Hall v. Bewley

Crozier, S. J.,

delivered the opinion of the court.

The record in this case shows that the plaintiff had recovered a judgment before a Justice of the Peace, in Greene county, against the defendant. The defendant gave bond and security for the prosecution of an appeal from the judgment of the Justice to the Circuit Court. The papers in the case were transferred to the Circuit Court and a trial was had before a jury which resulted in a verdict in favor of the defendant. The plaintiff moved for a rule for a new trial, which was discharged by the Court, and he thereupon prayed an appeal to this Court which was granted, and he gave bond and security for the prosecution of the same. At this stage of the proceedings and before the term of the court had expired, the defendant’s counsel discovered that the papers in the case did not show (other than the recital in the appeal bond) that an appeal had been prayed and granted, and moved the court to set aside the order for the appeal, and to reinstate the plaintiff’s rule for a new trial which had been discharged, which was ordered to be done, and the rule for a new trial was continued over until the next term of the court. At the following term the rule for a new trial was made absolute, and thereupon, the defendant’s counsel asked leave to amend the proceedings, *107so as to show that an appeal had been prayed from the judgment of the Justice, which amendment was allowed. Another trial was had in the Circuit Court, a verdict and judgment in favor of the defendant, and an appeal to this court.
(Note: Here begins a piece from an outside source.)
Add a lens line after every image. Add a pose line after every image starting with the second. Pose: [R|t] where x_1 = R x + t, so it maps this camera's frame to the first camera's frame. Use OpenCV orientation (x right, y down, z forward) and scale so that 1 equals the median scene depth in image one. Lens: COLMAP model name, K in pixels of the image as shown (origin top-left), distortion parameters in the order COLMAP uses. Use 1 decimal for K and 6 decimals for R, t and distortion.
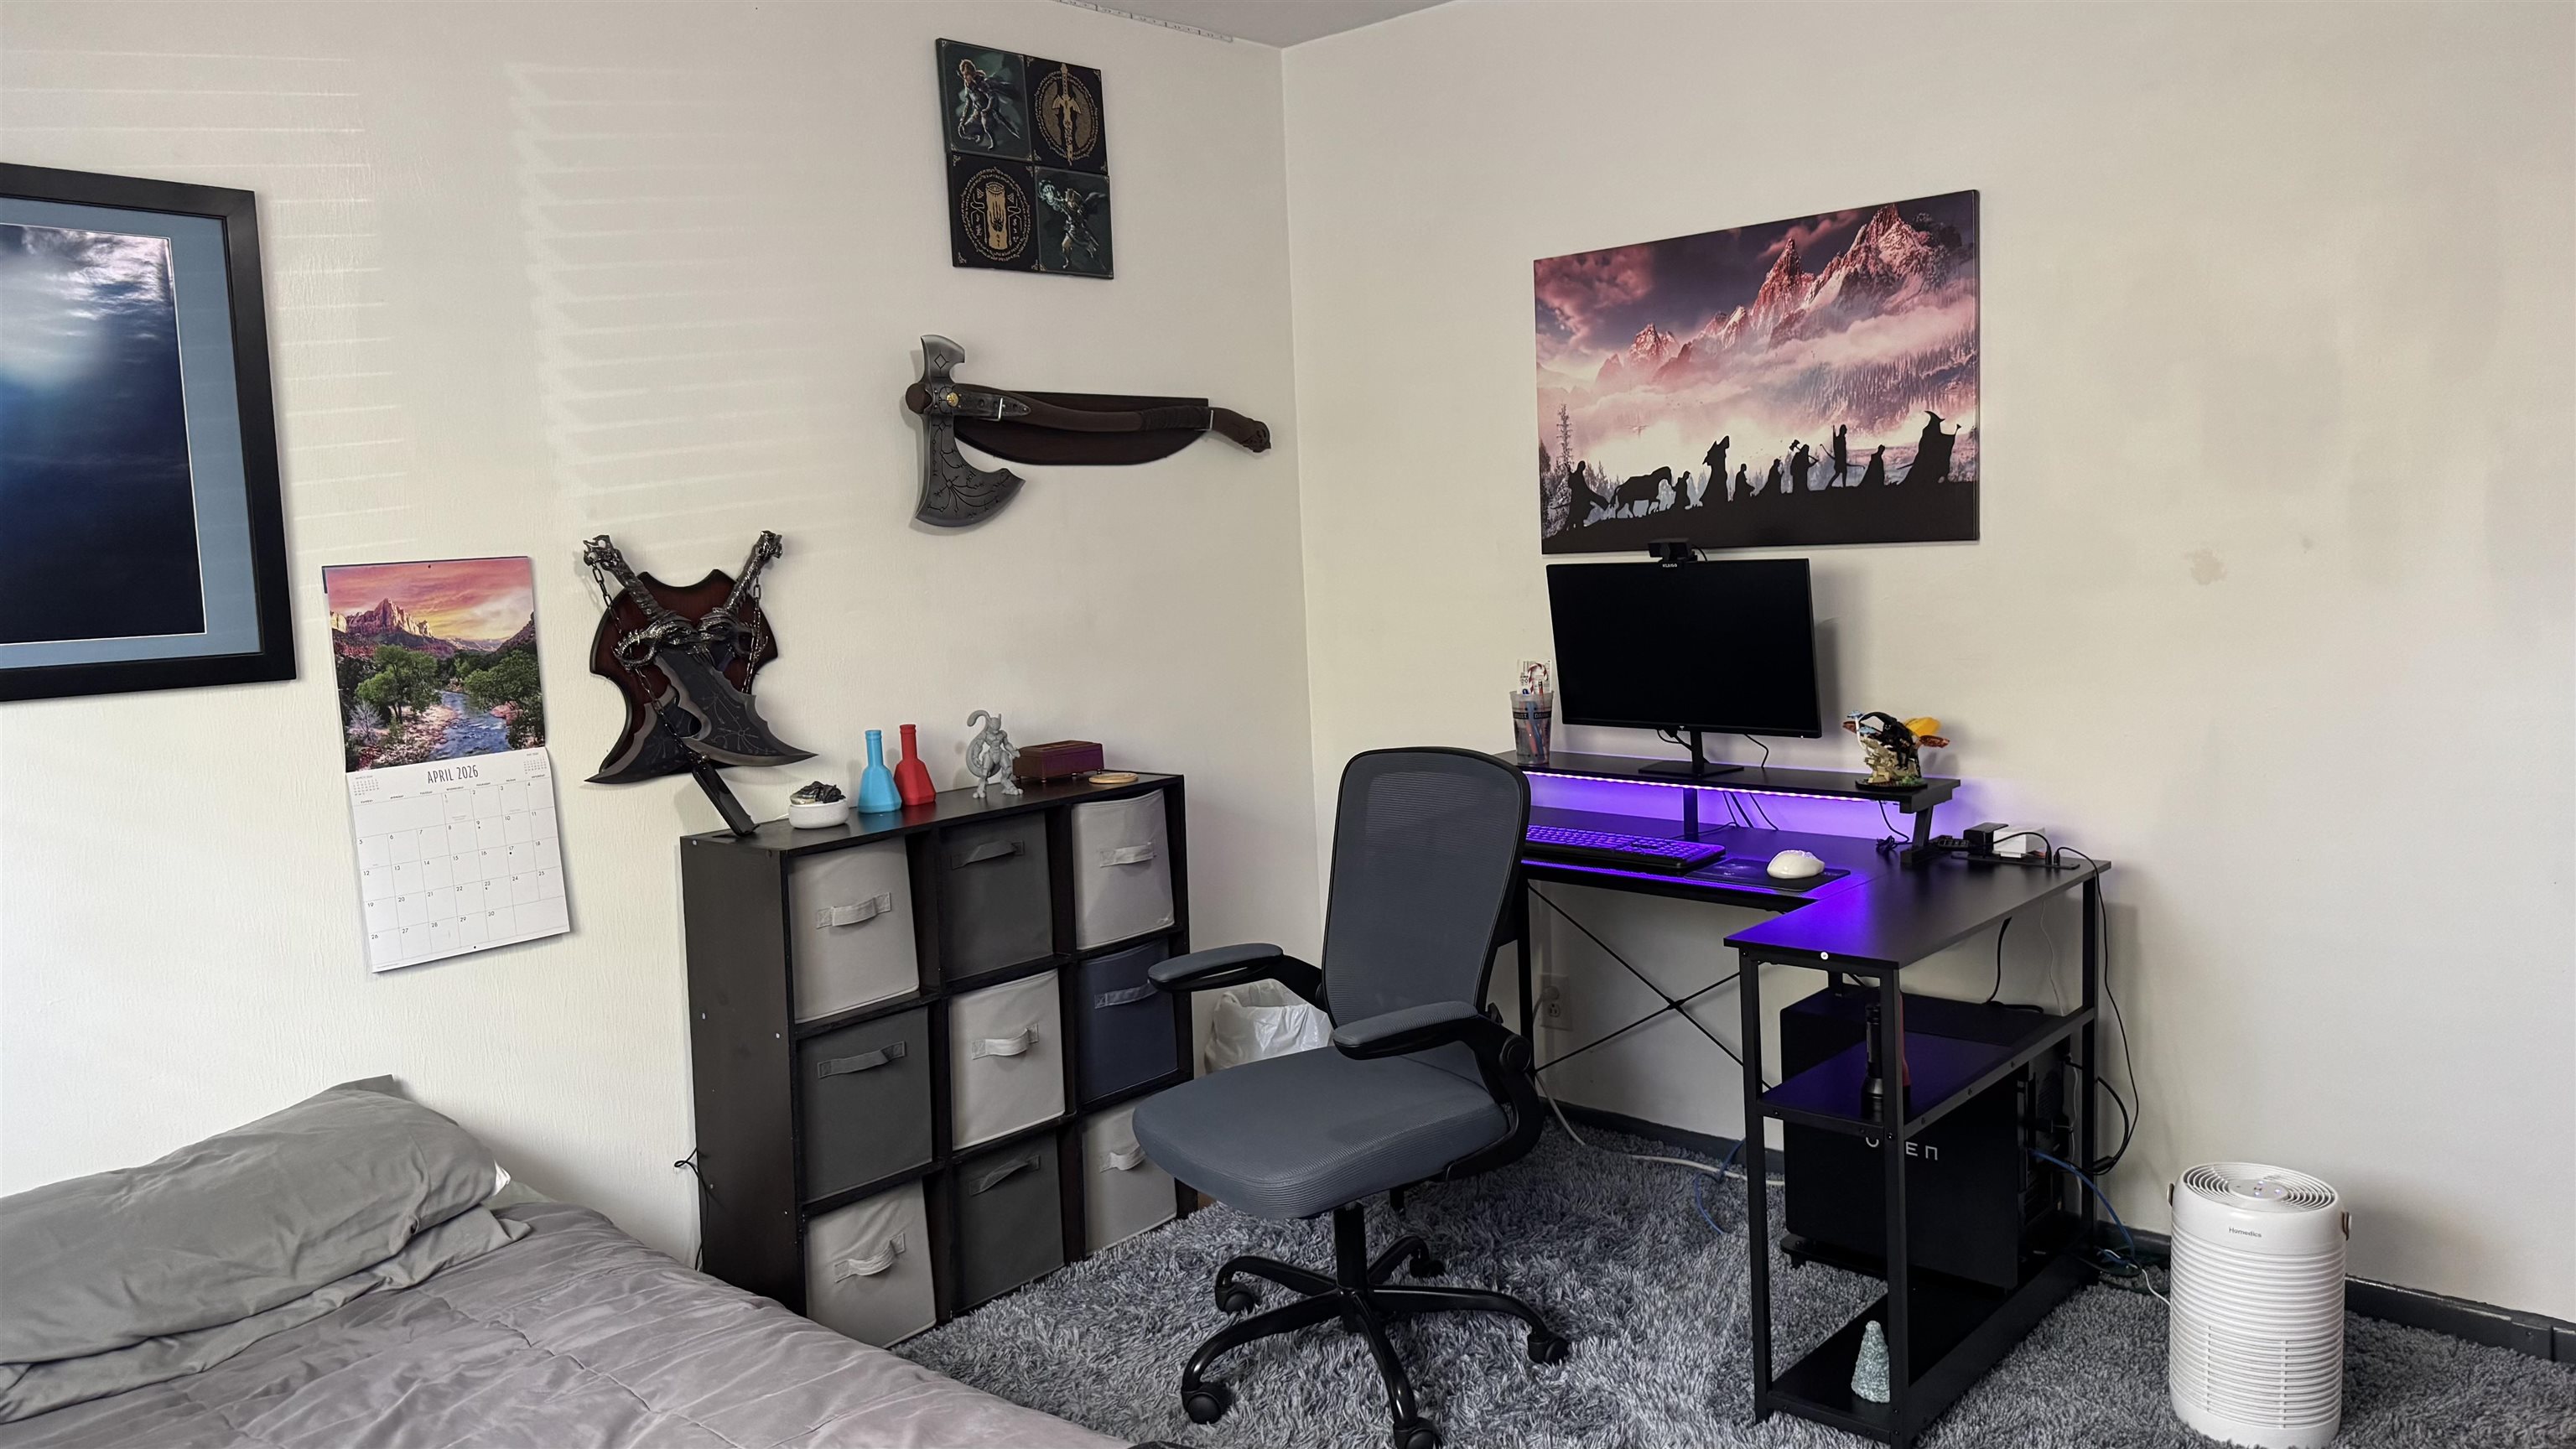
lens RADIAL K [[1813.2, 0, 1288.0], [0, 1813.2, 724.5], [0, 0, 1]] dist [0.125803, -0.213374]
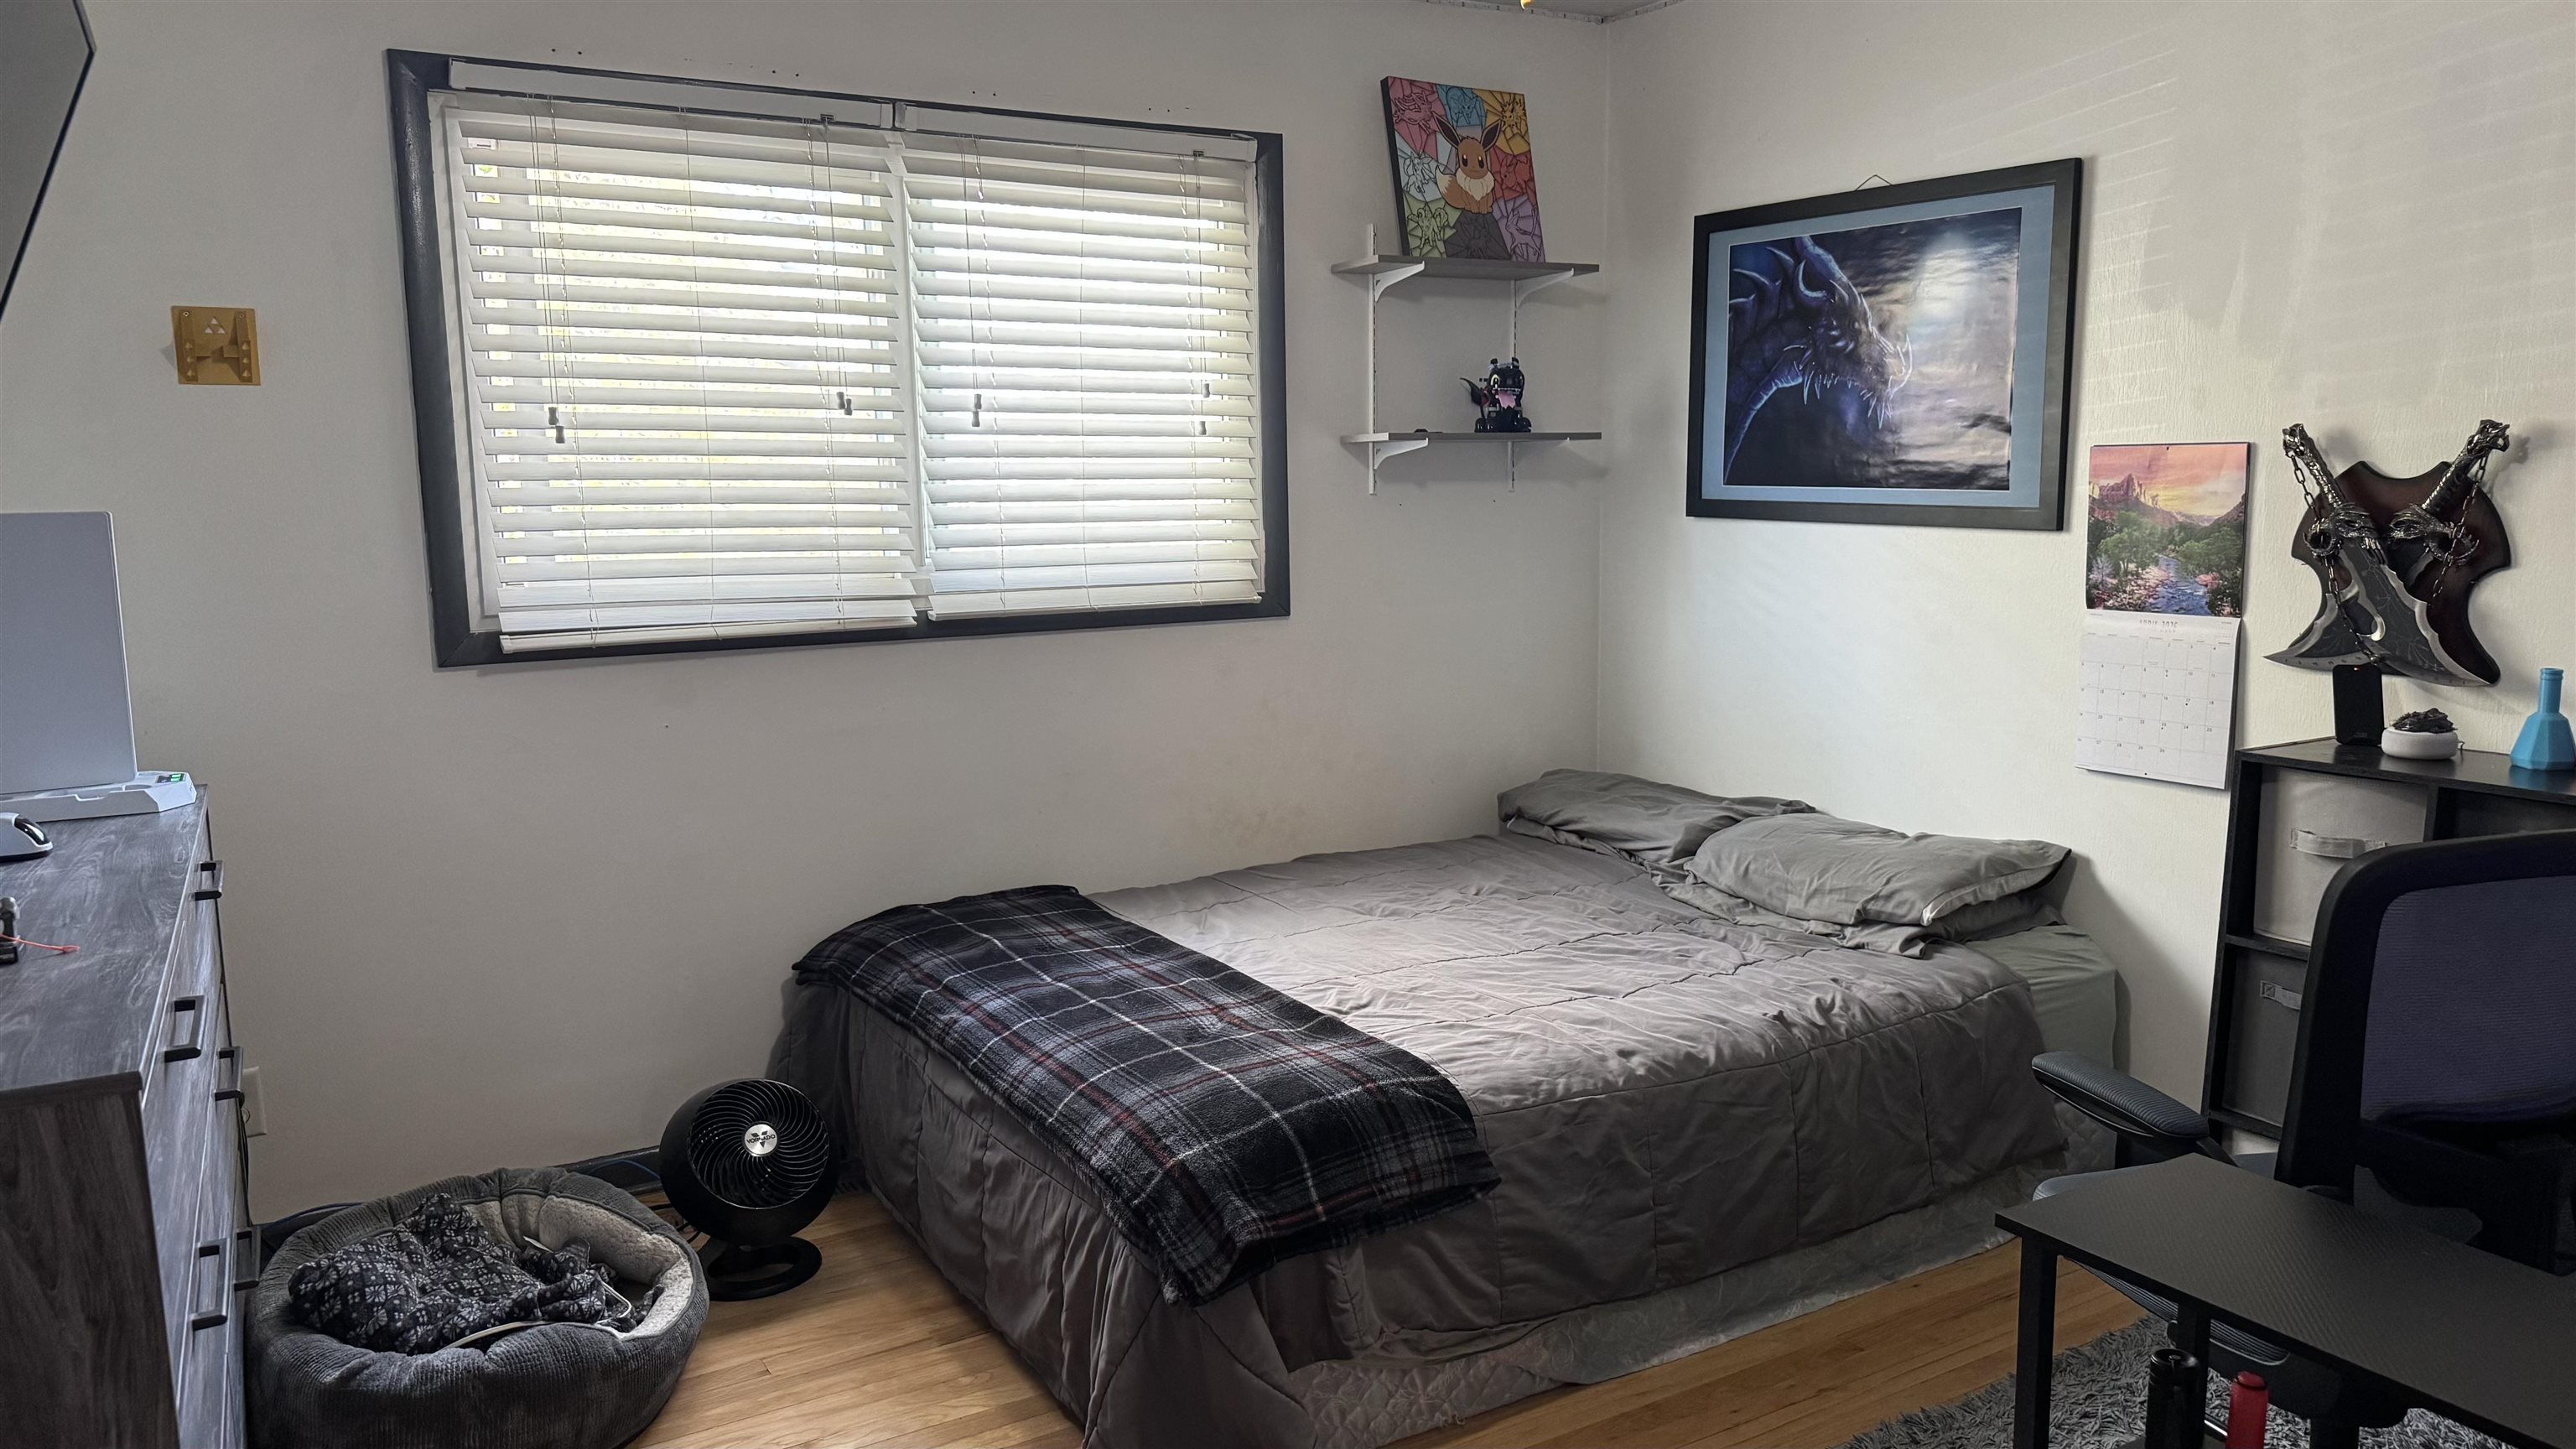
lens RADIAL K [[1813.2, 0, 1288.0], [0, 1813.2, 724.5], [0, 0, 1]] dist [0.125803, -0.213374]
pose [[-0.307274, 0.190290, -0.932401, 0.837538], [-0.069625, 0.972682, 0.221455, -0.135499], [0.949071, 0.132966, -0.285631, 0.822452]]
It is insisted on behalf of the plaintiff, that the court erred in setting aside the first order granting to the plaintiff an appeal to this court, and reinstating and making absolute the rule for a new trial. In this we think there is no error. In order to give the Circuit Court jurisdiction of the case, it was necessary that the papers from before the Justice should show that an appeal had been prayed and granted from his judgment, the mere recital in the appeal bond not being sufficient for this purpose. The absence of such an entry by the Justice, made the whole of the subsequent proceedings in the Circuit Court absolutely null and void, and as the Circuit Judge had control of the record during the term the proceedings took place, he very rightfully as soon as he ascertained he had no jurisdiction of the case, ordered the record of the proceedings to be vacated.

But it is further argued that the record does not show that the amendment, that the appeal was prayed and granted from the Justice’s judgment, was made by the Justice who tried the cause. The act of the Legislature upon this subject, (Act of 1821, ch. 21,) says, “ where any party may take an appeal from any decision of a Justice of the Peace to the Circuit Court, and exception shall be taken to the form of the entry made by such inferior jurisdiction in granting the ap peal, or to the sufficiency of the bail, or security given in said appeal, or to the form of the bond, or that no bond has been taken, the Court shall from time to time, on application, allow the party making the same to supply any defects in the proceedings of the inferior jurisdiction, as though the same had been commenced in that court.”

The Act of the Legislature does not require that the amend*108ment shall be made by the Justice; it says, that “ the court shall from time to time, on application allow the party making the same, to supply any defects in the proceedings of the inferior jurisdiction.” There must of course appear in the proceedings something by which the amendment can be made, as in this case there is a' very formal bond for the prosecution of the appeal attested by the Justice.

But the record in this case does not inform us whether the amendment was made by the Justice or not, and in the absence of proof on this point, it may very reasonably be inferred that it was. The judgment of the Circuit Court will therefore be affirmed.